● **Menggunakan Informasi Ini**:
(a) Tuliskan kembali bagian artikel tentang traveling dan kebahagiaan, mulai dari "Kebanyakan orang -atau" sampai "uang yang terbatas.".
(b) Apakah pernyataan berikut sesuai dengan artikel tentang traveling dan kebahagiaan? (i) Thomas Gilovich adalah profesor psikologi di Cornell University. (ii) Penelitian terbaru membenarkan asumsi bahwa benda fisik memberi kebahagiaan yang lebih lama. (iii) Menurut Thomas Gilovich, musuh terbesar kebahagiaan adalah adaptasi. Jawab ya atau tidak untuk masing-masing, lalu kutip kata-kata artikel yang menjadi penentunya.
(c) Teruskan artikel tentang traveling dan kebahagiaan, mulai setelah kalimat terakhirnya.

● **Dokumen Sumber**:
Menurut Penelitian, Orang yang Hobi Traveling Lebih Bahagia
Pernah mendengar pepatah, 'Traveling adalah saat kita banyak menghabiskan uang namun justru membuat kita semakin kaya?'
Materi menimbulkan kebahagiaan?
Kebanyakan orang -atau mungkin semua- hidup untuk mengejar kebahagiaan. Dan tak perlu menyangkal, uang adalah salah satu kunci penting mendapatkan itu. Dengan uang kita bisa memenuhi berbagai kebutuhan dasar seperti hidup sehat, makan tercukupi, membagi kebahagiaan dengan orang lain, dan berbagai hal lain. Pertanyaannya adalah, harus bagaimana mengelola keuangan kita agar mendapat kebahagiaan, karena hampir seluruh manusia di dunia ini memiliki uang yang terbatas.
Ada suatu asumsi logis dalam masyarakat kita, bahwa kita akan menghabiskan lebih banyak uang untuk benda-benda fisik dibanding menghabiskannya untuk hal-hal yang tak nyata -seperti pengalaman-pengalaman jalan-jalan, menonton konser musik kesukaan, dan banyak hal lain yang 'tak berwujud'. Benda fisik menimbulkan kebahagiaan yang lebih lama, itulah asumsi yang sekarang logis diterima masyarakat.
Benarkah?
Berdasar penelitian terbaru, asumsi tersebut ternyata benar-benar salah!
Menurut Thomas Gilovich, seorang profesor psikologi di Cornell University yang telah mempelajari masalah uang dan kebahagiaan selama lebih dari dua dekade, musuh terbesar dari kebahagiaan adalah adaptasi. Kita membeli berbagai benda-benda kesukaan yang menarik (pada awalnya) demi mendapat kebahagiaan. Itu berhasil, namun tak bertahan lama. Lama kelamaan kita akan beradaptasi dengan benda tersebut. Jadi, dibanding menghabiskan uang untuk selalu meng-upgrade gadget, mobil, dan benda-benda fisik lain yang selalu nampak menggoda, Thomas Gilovich menyarankan akan lebih baik menghabiskannya untuk hal-hal seperti menonton konser musik penyanyi favorit, belajar keterampilan baru atau traveling. Pengalaman-pengalaman yang membekas di hati dan diri kita akan menimbulkan kebahagiaan yang bisa bertahan lebih lama.
Menikmati perjalanan adalah kunci
Uang memang bisa membeli kebahagiaan, tapi hanya sampai titik tertentu. Bagaimanapun adaptasi diri kita pada objek kebahagiaan akan mempengaruhi lama tidaknya kebahagiaan itu bertahan.

● **Bahan yang Disediakan**:
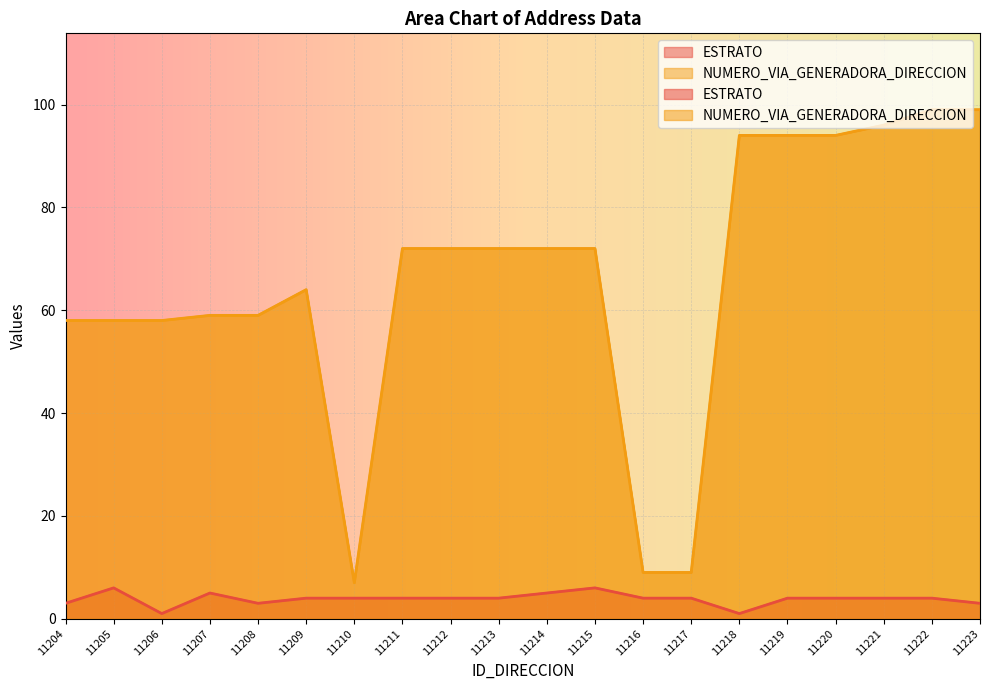

What is the difference between the maximum and minimum values in the NUMERO_VIA_GENERADORA_DIRECCION series?

92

● **Jawaban Tiap Tugas**:
(a)
Kebanyakan orang -atau mungkin semua- hidup untuk mengejar kebahagiaan. Dan tak perlu menyangkal, uang adalah salah satu kunci penting mendapatkan itu. Dengan uang kita bisa memenuhi berbagai kebutuhan dasar seperti hidup sehat, makan tercukupi, membagi kebahagiaan dengan orang lain, dan berbagai hal lain. Pertanyaannya adalah, harus bagaimana mengelola keuangan kita agar mendapat kebahagiaan, karena hampir seluruh manusia di dunia ini memiliki uang yang terbatas.

(b)
(i) Ya: "seorang profesor psikologi di Cornell University"
(ii) Tidak: "asumsi tersebut ternyata benar-benar salah!"
(iii) Ya: "musuh terbesar dari kebahagiaan adalah adaptasi"

(c)
Thomas Gilovich melakukan penelitian pada orang yang hobi berbelanja barang-barang baru dan orang yang hobi traveling. Pada awalnya, tingkat kebahagiaan mereka dengan pembelian tersebut menduduki peringkat hampir sama. Namun seiring waktu, kepuasan dengan barang- barang yang telah dibeli turun, sedangkan kepuasan pada pengalaman-pengalaman yang didapat dari traveling tetap bertahan dan cenderung naik.
Diri kita cenderung lebih cepat beradaptasi dengan benda-benda fisik. Hal itu menjadi faktor utama mengapa rasa puas, penasaran dan rasa-rasa tertarik lain cepat pudar.
Thomas Gilovich menjelaskan hal ini. Banyak orang membeli barang sebagai simbol identitas. Orang membeli gadget terbaru untuk menunjukan identitas mereka, orang membeli berbagai gaya busana untuk menunjukan seperti apa identitas mereka, orang memilih apartment mewah di tengah kota untuk menunjukan identitas mereka. Semua merasa bahwa barang-barang tersebut telah melekat sebagai identitas diri, namun mereka lupa bahwa barang-barang tersebut sebenarnya tetap bagian terpisah dengan diri mereka. Hal tersebut berbeda dengan pengalaman-pengalaman yang didapat saat seseorang melakukan perjalanan. Pengalaman itu telah menyatu dalam diri, menjadi satu kesatuan. Ini yang menyebabkan kebahagiaan -saat maupun setelah traveling- bertahan lebih lama.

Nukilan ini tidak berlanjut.